Although the nascent field of synthetic biomarkers is exciting and full of promise, there are gaps in our current knowledge of cancer pathogenesis that need to be filled alongside addressing technical challenges to guide future advances. In particular, there is limited understanding of the biology of early lesions and when and how a precursor lesion transitions into malignancy, yet such information is needed to guide sensor engineering strategies. This highlights a challenge in the synthetic biomarker field for early detection of cancers. The Cancer Genome Atlas (TCGA) has generated a tremendous knowledge base for the biomedical community but there is a bias towards advanced and locally advanced tumours. Therefore, there is a need for extensive profiling of early-stage and in situ tumours as well as lethal precursors that have a high propensity for malignancy. There is also an urgent unmet clinical need to detect aggressive cancers, and early detection efforts would be greatly bolstered by the ability to predict tumour aggressiveness and lethality. In addition, one has to be mindful of the fact that tumours are heterogeneous, and the biology can be very complex. For translation of some of these synthetic biomarker technologies into humans, one has to select the tumour system carefully to avoid a potentially harmful combination of unknown biology and an agent for which information on pharmacokinetics and long-term safety in a particular clinical setting is limited. The US National Cancer Institute (NCI) initiated the Human Tumor Atlas Network (HTAN) to create detailed molecular, cellular and spatial maps of a variety of precancers, in situ cancers and advanced cancers as a function of time¹⁵⁶. This will lead to a profound understanding of how precancers transition to malignancy for those cancer types studied by the HTAN, and how invasive cancers progress, metastasize and respond to or develop resistance to treatment. The knowledge generated from in situ and early lesions will generate testable hypotheses and biological information that could be leveraged to develop synthetic diagnostic tools, while also unearthing new candidate endogenous biomarkers.

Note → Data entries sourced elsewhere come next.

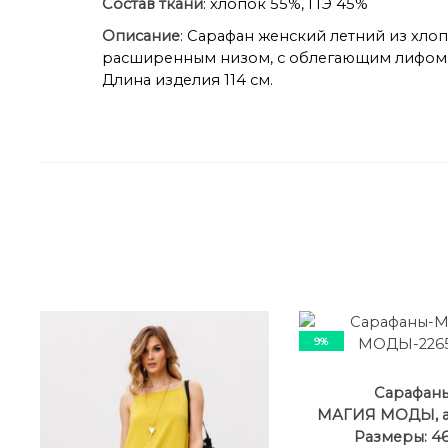
Состав ткани
: хлопок 55%, ПЭ 45%
Описание
: Сарафан женский летний из хлоп
расширенным низом, с облегающим лифом н
Длина изделия 114 см.
9%
Сарафан
МАГИЯ МОДЫ, ар
Размеры: 46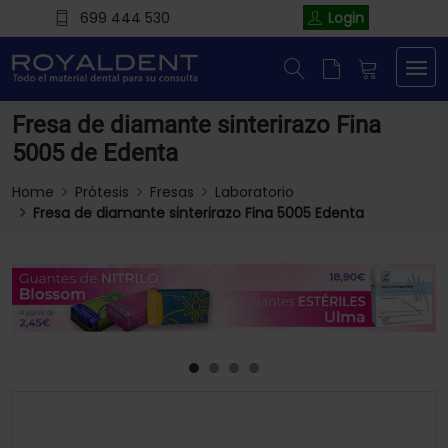
699 444 530
Login
Fresa de diamante sinterirazo Fina
5005 de Edenta
Home
Prótesis
Fresas
Laboratorio
Fresa de diamante sinterirazo Fina 5005 Edenta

Multidisciplinary teams of bioengineers, biologists and clinicians should work together strategically and in an integrated manner to find the answers to a number of questions that include, but are not limited to, the following. For which early-stage tumours or precancer lesions of lethal potential are the biology and pathogenesis sufficiently understood to drive the engineering of sensors? How can machine learning support identification of key features within complex biological datasets to achieve the required predictive power for synthetic biomarkers? Which populations will benefit the most from early detection? What are the short-term or long-term tolerability profiles of bioengineered sensors? How often can patients be screened? What additional complications can result from patient comorbidities? Under what situations can the same probes be used for detecting cancer recurrence? How expensive will long-term surveillance of ‘at risk’ patients be compared with the current standard of care? How can patient and tumour heterogeneity be overcome to ensure diagnostic accuracy? Which proof-of-principle studies in humans are worth consideration? How can mathematical models assist in such endeavours? Although there may seem to be more unknowns than definitive answers at this time, we anticipate that solutions will emerge at an increasingly rapid pace through collective, multidisciplinary efforts, and the audacious and innovative visions of scientists.